ABOUT THIS EXERCISE | Report every line in the records below that contains the string "func".

Stored records:
******

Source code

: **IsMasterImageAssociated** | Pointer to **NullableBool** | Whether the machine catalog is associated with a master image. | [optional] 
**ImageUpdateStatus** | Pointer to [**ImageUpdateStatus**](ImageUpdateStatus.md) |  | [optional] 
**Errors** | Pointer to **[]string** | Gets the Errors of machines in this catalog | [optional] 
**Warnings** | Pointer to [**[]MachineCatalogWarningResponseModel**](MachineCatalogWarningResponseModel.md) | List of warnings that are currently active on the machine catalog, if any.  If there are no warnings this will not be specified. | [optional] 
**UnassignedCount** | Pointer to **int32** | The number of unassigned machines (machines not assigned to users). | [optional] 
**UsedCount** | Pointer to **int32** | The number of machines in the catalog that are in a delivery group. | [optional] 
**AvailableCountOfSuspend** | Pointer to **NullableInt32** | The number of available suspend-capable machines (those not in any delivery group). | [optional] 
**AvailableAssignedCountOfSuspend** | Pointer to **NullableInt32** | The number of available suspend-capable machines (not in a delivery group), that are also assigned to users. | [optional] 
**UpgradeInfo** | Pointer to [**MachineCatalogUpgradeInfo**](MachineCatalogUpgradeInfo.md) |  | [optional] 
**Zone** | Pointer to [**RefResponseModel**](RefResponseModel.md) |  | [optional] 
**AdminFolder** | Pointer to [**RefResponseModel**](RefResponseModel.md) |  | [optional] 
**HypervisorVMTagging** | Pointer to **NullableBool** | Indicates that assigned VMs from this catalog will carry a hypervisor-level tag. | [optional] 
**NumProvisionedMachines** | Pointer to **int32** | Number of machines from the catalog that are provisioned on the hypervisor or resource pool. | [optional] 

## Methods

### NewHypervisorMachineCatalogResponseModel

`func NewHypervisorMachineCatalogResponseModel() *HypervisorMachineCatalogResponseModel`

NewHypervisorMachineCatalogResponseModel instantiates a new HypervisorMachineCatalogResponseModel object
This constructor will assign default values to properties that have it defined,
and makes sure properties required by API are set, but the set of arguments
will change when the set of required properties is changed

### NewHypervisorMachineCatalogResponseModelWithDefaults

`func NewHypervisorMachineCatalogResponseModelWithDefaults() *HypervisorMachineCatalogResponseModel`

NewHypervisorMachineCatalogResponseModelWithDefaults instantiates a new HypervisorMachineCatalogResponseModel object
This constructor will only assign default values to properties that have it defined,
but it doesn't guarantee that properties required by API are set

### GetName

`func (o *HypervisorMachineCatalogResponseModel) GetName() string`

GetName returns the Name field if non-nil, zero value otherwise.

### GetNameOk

******

WRITTEN SOLUTION |
`func NewHypervisorMachineCatalogResponseModel() *HypervisorMachineCatalogResponseModel`
`func NewHypervisorMachineCatalogResponseModelWithDefaults() *HypervisorMachineCatalogResponseModel`
`func (o *HypervisorMachineCatalogResponseModel) GetName() string`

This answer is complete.